▶ **Extracto seleccionado**
▬▬▬

No entiendo porque le hablás a otras personas cuando me queres decir algo a mi...
EL reloj dice que son las 4 de la tarde y que tengo que mostrarle los dientes en remedo de sonrisa a una tía horrible, fofa y pelotuda que habla de mi como si fuera un perro que conoció de cachorro.
Y vos te mandás esa parte, con todo ese discurso tan tarado sobre las enfermedades de hoy y lo terrible de las chicas que no comen.Y te pensás que asi yo medito sobre mi vida y entro en razón o algo asi...
Pelotuda!
Tengo cero ganas de tocar ese asado asqueroso... Hasta la ensalada tiene gusto a grasa acá, y vos hablas de lo terrible que es la anorexia, sin saber un carajo del tema.
Tampco sabés que no soy taaaan Ana, yo al menos se que soy flaca, aunque no tanto como quisiera. Ni siqiuiera sabés que por culpa de tu discurso sobre "las enfermedades" que me querés hacer escuchar accidentalmente no voy a tocar una puta galletita en toda la semana.
Debería devolverte la estocada, hablar de lo terrible que es hacerce vieja, comentar lo asqueroso que se ve tu brazo tiritando cuando saludas a los invitados que se van (es horrible.... horrible, pienso suicidarme antes de desarrollar ese apendice de carene flacida); también podría hablar de lo depriment
Pero no te voy a decir nada, porque es domingo y los domingos no puedo ni hablar. Los fantasmas del Viernes y el Sabado están dando vueltas por mi ropa, mi cabeza y mi celular.
LLegaron un par de mensajes de tipos que merecen castración inmediata. Me llamó otro que es eyaculador precoz... Y yo no quiero prender el cerebro para no hacerme cargo de esas historias.
No te voy a decir nada, porque es otro domingo y los domingos son días de mierda.Escuché que es el día de dios... Seguro un dios de mierda.

▬▬▬

Transcribe sin cambios el pasaje del extracto seleccionado que va desde "Y vos te mandás" hasta "carajo del tema.".

▬▬▬

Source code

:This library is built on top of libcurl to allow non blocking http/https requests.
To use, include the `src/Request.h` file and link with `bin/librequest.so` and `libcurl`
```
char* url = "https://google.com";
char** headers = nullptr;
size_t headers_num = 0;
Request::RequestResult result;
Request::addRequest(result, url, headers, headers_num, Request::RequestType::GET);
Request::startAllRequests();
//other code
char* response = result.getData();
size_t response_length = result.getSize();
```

▬▬▬

▶ **Respuesta esperada**
Y vos te mandás esa parte, con todo ese discurso tan tarado sobre las enfermedades de hoy y lo terrible de las chicas que no comen.Y te pensás que asi yo medito sobre mi vida y entro en razón o algo asi...
Pelotuda!
Tengo cero ganas de tocar ese asado asqueroso... Hasta la ensalada tiene gusto a grasa acá, y vos hablas de lo terrible que es la anorexia, sin saber un carajo del tema.